**** Excerpted passage ****
An Empirical Evaluation of In-Memory MultiVersion Concurrency Control

This is a closely related paper to the "Evaluation of Distributed Concurrency Control" paper we just covered. This paper is also from VDLB'17, and also has Andy Pavlo as an author. This time we zoom-in on the multiversion concurrency control protocols, and investigate their performances
on a single node database management system (DBMS) with in-memory multicore execution.

(It is worth reminding that Andy's database courses, both the intro and advanced courses, are on YouTube and are worth checking to refresh your database knowledge.)


Although multiversion concurrency control (MVCC) is an old idea (going back to 1970s), it is used today by almost every major relational DBMS as shown in Table1.  In a single-version system transactions always overwrite a tuple with new information whenever they update it. In contrast, multiversioning allows read-only transactions to access older versions of tuples without preventing read-write transactions from generating newer versions concurrently. This increases parallelism, but scaling MVCC in a multicore and in-memory setting is hard: when many threads run in parallel, their synchronization overhead can outweigh the benefits of multiversioning.

To determine these tradeoffs, this paper investigates four key transaction management design decisions in modern MVCC DBMSs: (1) concurrency control protocol, (2) version storage, (3) garbage collection, and (4) index management. To investigate the effects of these design decisions on the performance, they implemented these in the Peloton in-memory MVCC DBMS. They deployed Peloton on a single machine with 40 cores and evaluate it using two OLTP benchmarks (YCSB and TPC-C).

Important Findings

I will start with the spoilers so you can stop reading if you are in a hurry. The remaining sections will talk about the setup and experiments that enabled the team to draw these conclusions.

They find that the version storage scheme is one of the most important components to scaling an in-memory MVCC DBMS in a multicore environment. This goes against the conventional wisdom in database research that has mostly focused on optimizing the concurrency control protocols. They observed that the performance of append-only and time-travel schemes are influenced by the efficiency of the underlying memory allocation schemes; aggressively partitioning memory spaces per core resolves this problem. Delta storage scheme is able to sustain a comparatively high performance regardless of the memory allocation, especially when only a subset of the attributes stored in the table is modified. But this scheme suffers from low table scan performance, and may not be a good fit for read-heavy analytical workloads.

They also showed that using a workload-appropriate concurrency control protocol improves the performance, particularly on high-contention workloads. They found that multiversion timestamp ordering (MVTO) works well on a variety of workloads. Interestingly, none of the systems listed in Table 1 adopts this protocol.

To verify these findings, they configured Peloton to use the MVCC configurations listed in Table 1 to approximate those DBMSs. They executed the TPC-C workload using one thread to repeatedly execute the StockScan query and measured the DBMS's throughput and the average latency of StockScan queries.
****
Work to do:
(a) Please transcribe the passage of the write-up on multiversion concurrency control from "To determine these" up to and including "draw these conclusions.".
(b) Pick up the write-up on multiversion concurrency control after its final sentence and carry it forward.
The material after this point stands apart from the write-up on multiversion concurrency control.
**** Data shown ****
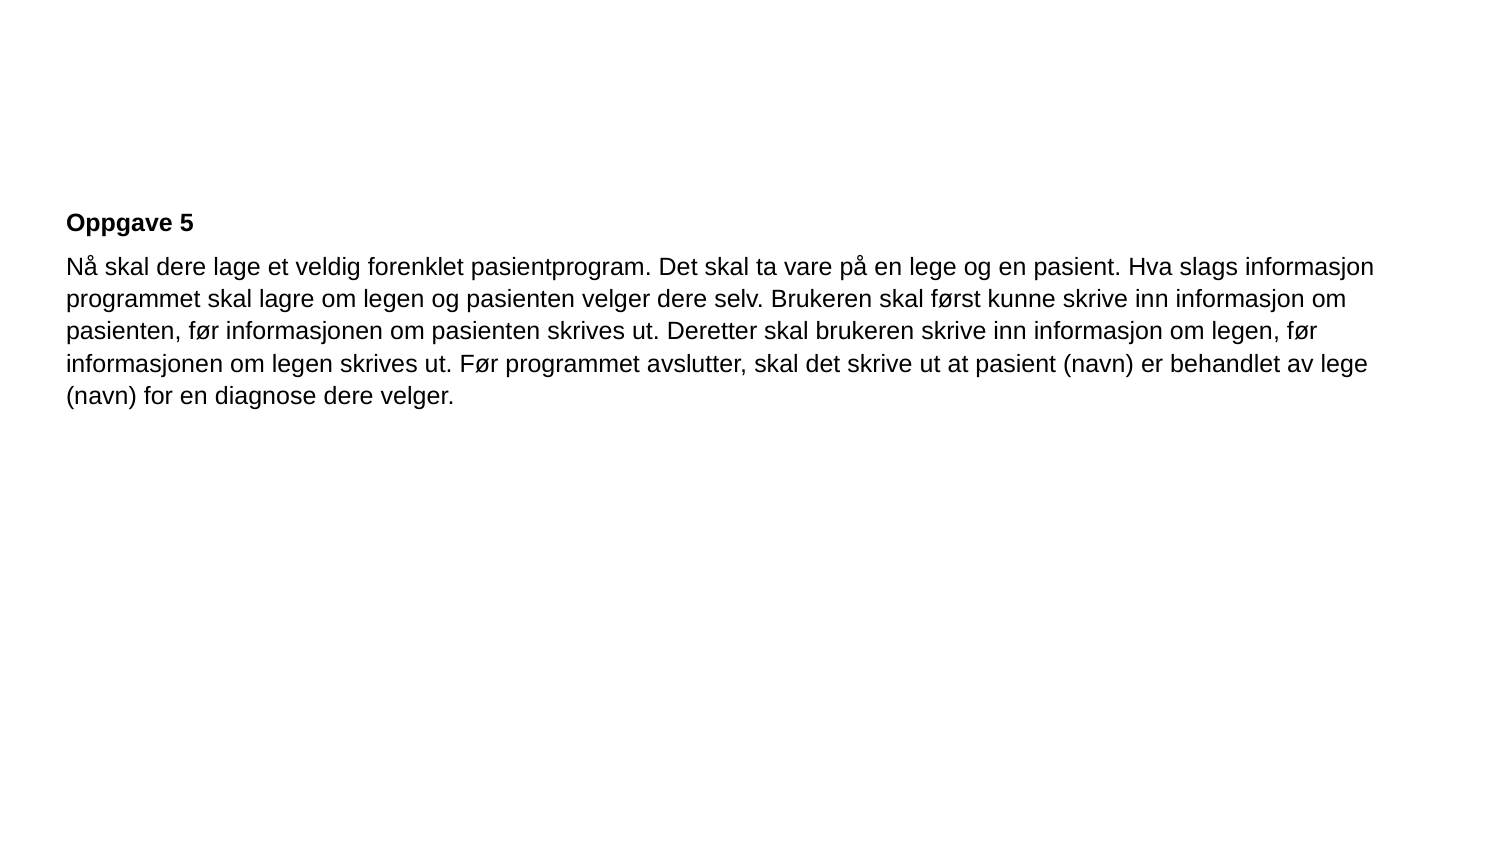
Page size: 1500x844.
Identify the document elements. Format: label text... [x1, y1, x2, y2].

list Oppgave 5 Nå skal dere lage et veldig forenklet pasientprogram. Det skal ta vare på en lege og en pasient. Hva slags informasjon programmet skal lagre om legen og pasienten velger dere selv. Brukeren skal først kunne skrive inn informasjon om pasienten, før informasjonen om pasienten skrives ut. Deretter skal brukeren skrive inn informasjon om legen, før informasjonen om legen skrives ut. Før programmet avslutter, skal det skrive ut at pasient (navn) er behandlet av lege (navn) for en diagnose dere velger. [51, 189, 1449, 750]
****
In response:
(a)
To determine these tradeoffs, this paper investigates four key transaction management design decisions in modern MVCC DBMSs: (1) concurrency control protocol, (2) version storage, (3) garbage collection, and (4) index management. To investigate the effects of these design decisions on the performance, they implemented these in the Peloton in-memory MVCC DBMS. They deployed Peloton on a single machine with 40 cores and evaluate it using two OLTP benchmarks (YCSB and TPC-C).

Important Findings

I will start with the spoilers so you can stop reading if you are in a hurry. The remaining sections will talk about the setup and experiments that enabled the team to draw these conclusions.

(b)
As shown in Fig. 24, the DBMS performs the best on both the low-contention and high-contention workloads with the Oracle/MySQL and NuoDB configurations. This is because these systems' storage schemes scale well in multicore and in-memory systems, and their MV2PL protocol provides comparatively higher performance regardless of the workload contention. HYRISE, MemSQL, and HyPer's configurations yield relatively lower performance, as the use of MVOCC protocol can bring high overhead due to the read-set traversal required by the validation phase. Postgres and Hekaton's configurations lead to the worst performance, and the major reason is that the use of append-only storage with oldest-to-newest (O2N) version ordering severely restricts the scalability of the system. This experiment demonstrates that both concurrency control protocol and version storage scheme can have a strong impact on the throughput. But the latency results in Fig. 25 show that the DBMS's performance is the worst with delta storage. This is because the delta storage has to spend more time on traversing version chains so as to find the targeted tuple version attribute.

Ok, we can continue with the rest of the paper now.

Concurrency control protocols

The paper only considers serializable transaction execution. They consider four core concurrency control protocols.

The crux of the timestamp ordering (MVTO) approach is to use the transactions' identifiers (Tid) to precompute their serialization order. In addition to the fields described in Figure 1, the version headers also contain the identifier of the last transaction that read it (read-ts). The DBMS aborts a transaction that attempts to read or update a version whose write lock is held by another transaction.

The multiversion optimistic concurrency control (MVOCC) protocol splits a transaction into read, validate, commit phases. Before committing, the DBMS validates the transaction against all the transactions that committed since the transaction started or are currently in the validation phase. T is allowed to update version Ax if its write lock is not acquired. In a multiversion setting, if the transaction updates version Bx, then the DBMS creates version Bx+1 with its txn-id set to Tid.

The key design decision in two-phase locking (MV2PL) protocols is in how they handle deadlocks. Previous research has shown that the no-wait policy is the most scalable deadlock prevention technique. With this, the DBMS immediately aborts a transaction if it is unable to acquire a lock on a tuple (as opposed to waiting to see whether the lock is released). Since transactions never wait, the DBMS does not have to employ a background thread to detect and break deadlocks.

In the serialization certifier protocol, the DBMS maintains a serialization graph for detecting and removing "dangerous structures" formed by concurrent transactions. The serial safety net (SSN) certifier protocol encodes the transaction dependency information into metadata fields and validates a transaction T's consistency by computing a low watermark that summarizes "dangerous" transactions that committed before the T but must be serialized after T. Reducing the number of false aborts makes SSN more amenable to workloads with read-only or read-mostly transactions.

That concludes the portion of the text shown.